A vivid portrait of the man credited as a driving force behind the most successful of the Confederate raiders, the legendary C.S.S. Alabama.
John McIntosh Kell was an experienced, proven military man, a graduate of Annapolis, a veteran of the Mexican War and of Admiral Perry’s voyage to Japan. As a Confederate officer, Kell served first on the raider Sumter and then on the Alabama. At sea for only 22 months, the Alabama engaged nearly 300 northern merchant vessels, burning 55 of these transport ships along with their million-dollar cargoes.
Though First Lieutenant ("Luff") Kell was apparently content to let his captain, Raphael Semmes, take credit for their accomplishments, Semmes acknowledged that his successes were due largely to the energy and resourcefulness of his second in command. Life on the commerce cruisers was hard and tedious, and much of the responsibility for running the day-to-day operations, including the disciplining of a largely mercenary crew, rested on Kell, whose sense of duty and loyalty did not waver.

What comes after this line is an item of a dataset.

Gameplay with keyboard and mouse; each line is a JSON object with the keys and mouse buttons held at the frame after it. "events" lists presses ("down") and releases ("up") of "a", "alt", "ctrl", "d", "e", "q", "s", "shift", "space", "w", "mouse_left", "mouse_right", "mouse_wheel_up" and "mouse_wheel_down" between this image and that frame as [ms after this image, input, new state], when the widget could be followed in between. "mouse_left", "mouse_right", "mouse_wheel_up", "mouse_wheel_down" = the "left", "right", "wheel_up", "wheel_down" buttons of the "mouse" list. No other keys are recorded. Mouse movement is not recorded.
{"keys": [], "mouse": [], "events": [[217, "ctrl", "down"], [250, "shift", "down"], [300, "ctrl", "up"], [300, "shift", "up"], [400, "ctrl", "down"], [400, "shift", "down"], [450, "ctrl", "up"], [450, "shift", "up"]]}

Norman C. Delaney bases his account of this remarkable naval officer’s experiences on the interviews Kell granted to news reporters during the 1880s and 1890s (previously neglected by historians) and his memoirs, published in 1900 as Recollections of a Naval Life. He supplements these materials with records from Kell’s earlier years, including letters, journals, diaries, and contemporary observations. First published in 1973 by The University of Alabama Press, this new edition of an award-winning biography will be welcomed by Civil War historians and enthusiasts around the world, naval institutions and museums, and general readers alike.